Check each line of the data for "resolution" and select those that have it.

Stored data entries:
------------
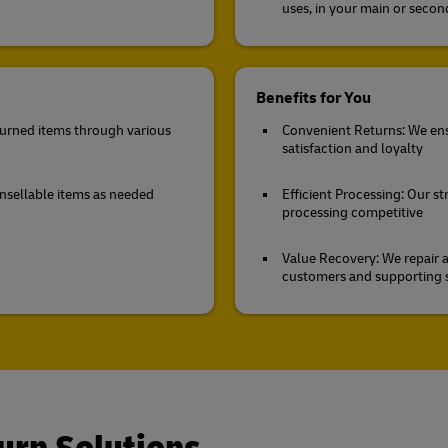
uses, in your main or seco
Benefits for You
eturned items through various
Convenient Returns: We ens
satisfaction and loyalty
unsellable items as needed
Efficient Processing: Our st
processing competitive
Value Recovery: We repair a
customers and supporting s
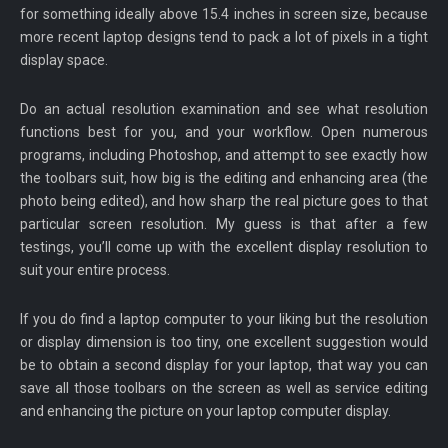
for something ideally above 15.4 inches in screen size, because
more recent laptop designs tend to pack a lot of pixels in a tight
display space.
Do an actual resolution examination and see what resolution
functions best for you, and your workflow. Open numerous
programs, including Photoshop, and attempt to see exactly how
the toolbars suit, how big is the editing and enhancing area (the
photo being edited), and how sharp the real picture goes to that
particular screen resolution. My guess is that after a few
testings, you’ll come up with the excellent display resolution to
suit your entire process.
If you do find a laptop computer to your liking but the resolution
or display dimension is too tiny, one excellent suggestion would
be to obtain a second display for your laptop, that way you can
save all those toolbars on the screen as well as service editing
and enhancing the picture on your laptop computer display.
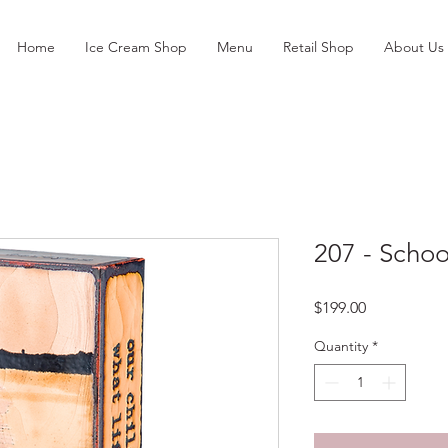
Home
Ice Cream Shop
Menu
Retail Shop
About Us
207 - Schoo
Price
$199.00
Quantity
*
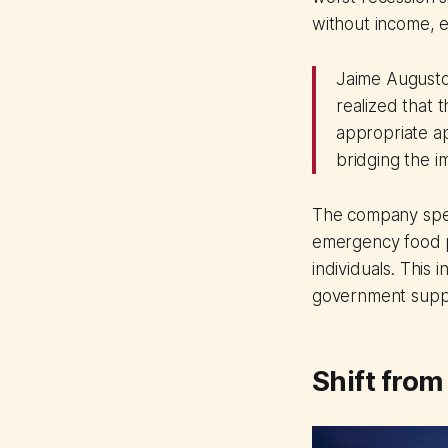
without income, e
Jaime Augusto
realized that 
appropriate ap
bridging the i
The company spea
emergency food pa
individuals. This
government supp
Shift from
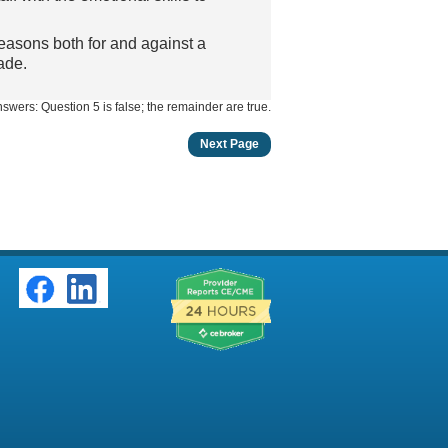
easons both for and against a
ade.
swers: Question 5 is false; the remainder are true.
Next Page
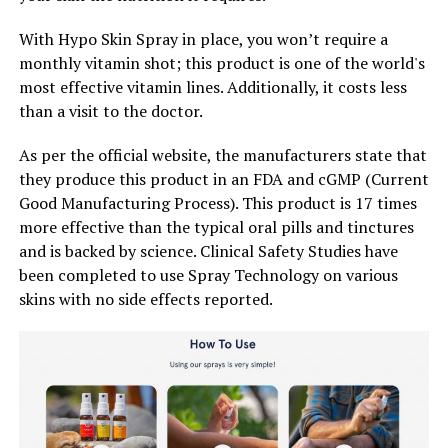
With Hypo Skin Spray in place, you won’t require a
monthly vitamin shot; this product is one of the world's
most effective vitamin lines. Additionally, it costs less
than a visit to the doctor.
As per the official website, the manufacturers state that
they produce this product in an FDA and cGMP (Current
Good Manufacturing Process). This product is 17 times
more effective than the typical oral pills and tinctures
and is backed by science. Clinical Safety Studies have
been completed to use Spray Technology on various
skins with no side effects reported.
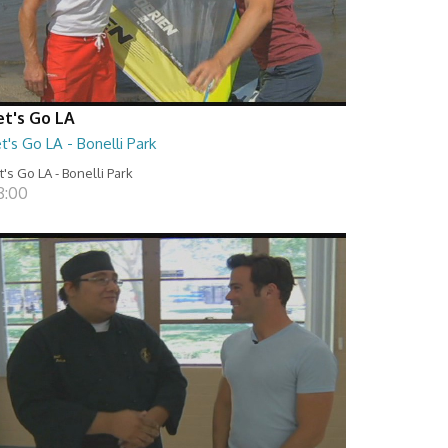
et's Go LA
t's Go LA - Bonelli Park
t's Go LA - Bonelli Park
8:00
------------
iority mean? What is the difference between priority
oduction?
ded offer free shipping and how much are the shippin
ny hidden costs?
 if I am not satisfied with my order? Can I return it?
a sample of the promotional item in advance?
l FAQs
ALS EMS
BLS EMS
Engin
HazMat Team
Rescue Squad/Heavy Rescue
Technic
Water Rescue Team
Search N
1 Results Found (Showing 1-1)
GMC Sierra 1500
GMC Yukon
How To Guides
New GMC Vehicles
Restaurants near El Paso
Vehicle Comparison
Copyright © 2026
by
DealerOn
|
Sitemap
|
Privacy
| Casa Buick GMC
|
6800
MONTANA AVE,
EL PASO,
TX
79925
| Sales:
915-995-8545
------------
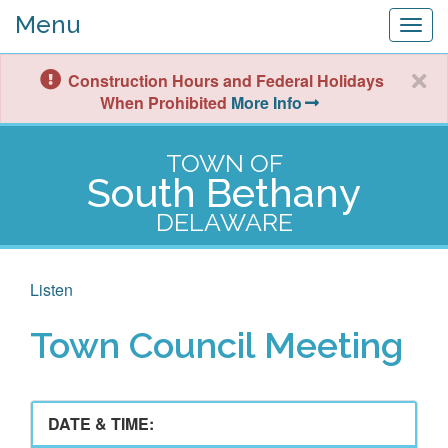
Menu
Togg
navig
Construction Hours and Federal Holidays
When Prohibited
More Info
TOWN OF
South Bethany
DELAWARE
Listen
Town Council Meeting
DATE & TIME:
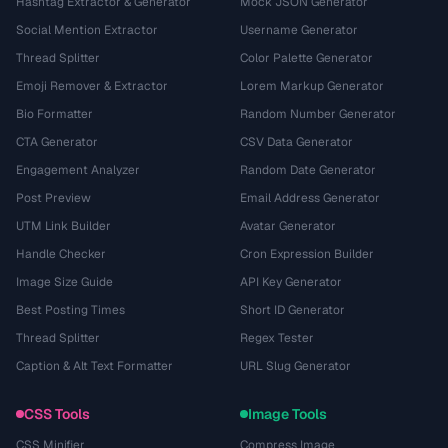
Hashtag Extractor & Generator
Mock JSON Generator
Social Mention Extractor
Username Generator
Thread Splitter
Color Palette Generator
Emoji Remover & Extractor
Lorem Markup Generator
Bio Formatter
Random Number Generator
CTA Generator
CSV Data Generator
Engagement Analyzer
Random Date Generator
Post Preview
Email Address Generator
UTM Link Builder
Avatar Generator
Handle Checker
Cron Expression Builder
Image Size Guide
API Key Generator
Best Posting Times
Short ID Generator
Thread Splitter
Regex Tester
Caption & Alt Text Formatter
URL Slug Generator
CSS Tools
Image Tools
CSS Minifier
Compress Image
------------
## ANSWER TO THIS PROBLEM
Do an actual resolution examination and see what resolution
particular screen resolution. My guess is that after a few
testings, you’ll come up with the excellent display resolution to
If you do find a laptop computer to your liking but the resolution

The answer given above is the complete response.